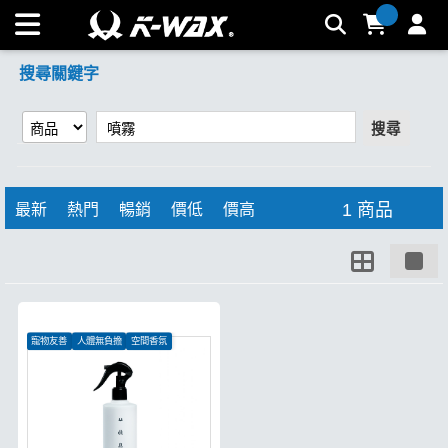
【噴霧】搜尋結果 | K-WAX台灣汽車美容材料
搜尋關鍵字
搜尋
1 商品
最新
熱門
暢銷
價低
價高
寵物友善
人體無負擔
空間香氛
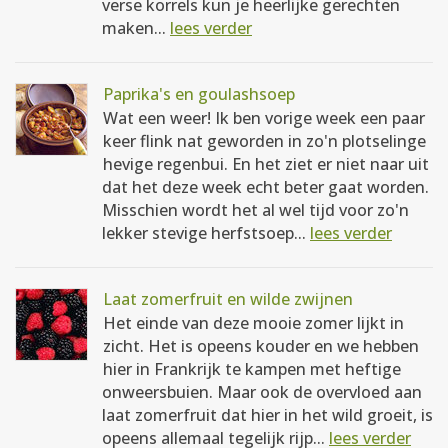
verse korrels kun je heerlijke gerechten
maken...
lees verder
Paprika's en goulashsoep
Wat een weer! Ik ben vorige week een paar
keer flink nat geworden in zo'n plotselinge
hevige regenbui. En het ziet er niet naar uit
dat het deze week echt beter gaat worden.
Misschien wordt het al wel tijd voor zo'n
lekker stevige herfstsoep...
lees verder
Laat zomerfruit en wilde zwijnen
Het einde van deze mooie zomer lijkt in
zicht. Het is opeens kouder en we hebben
hier in Frankrijk te kampen met heftige
onweersbuien. Maar ook de overvloed aan
laat zomerfruit dat hier in het wild groeit, is
opeens allemaal tegelijk rijp...
lees verder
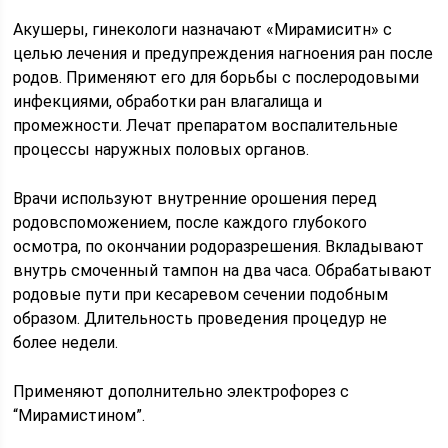
Акушеры, гинекологи назначают «Мирамиситн» с
целью лечения и предупреждения нагноения ран после
родов. Применяют его для борьбы с послеродовыми
инфекциями, обработки ран влагалища и
промежности. Лечат препаратом воспалительные
процессы наружных половых органов.
Врачи используют внутренние орошения перед
родовспоможением, после каждого глубокого
осмотра, по окончании родоразрешения. Вкладывают
внутрь смоченный тампон на два часа. Обрабатывают
родовые пути при кесаревом сечении подобным
образом. Длительность проведения процедур не
более недели.
Применяют дополнительно электрофорез с
“Мирамистином”.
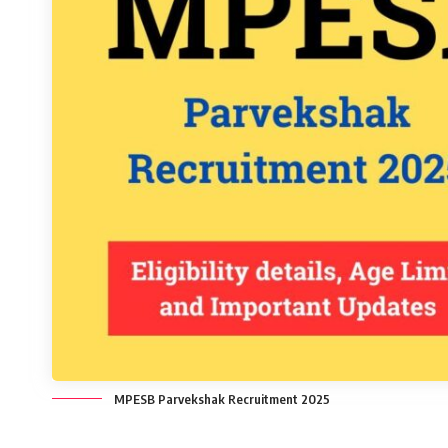
MPESB Parvekshak Recruitment 2025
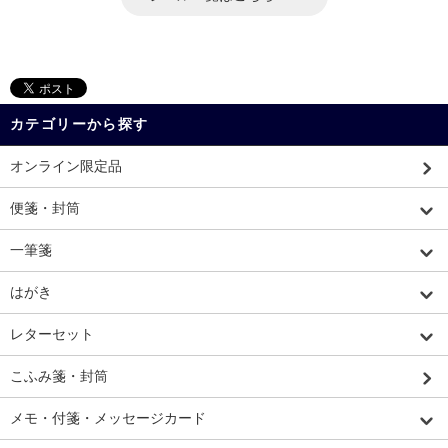
カテゴリーから探す
オンライン限定品
便箋・封筒
一筆箋
はがき
レターセット
こふみ箋・封筒
メモ・付箋・メッセージカード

################

▸ EXERCISE DETAILS
Copy here each line of the preceding records with "Применяют" in it.

▸ YOUR RESPONSE
родов. Применяют его для борьбы с послеродовыми
Применяют дополнительно электрофорез с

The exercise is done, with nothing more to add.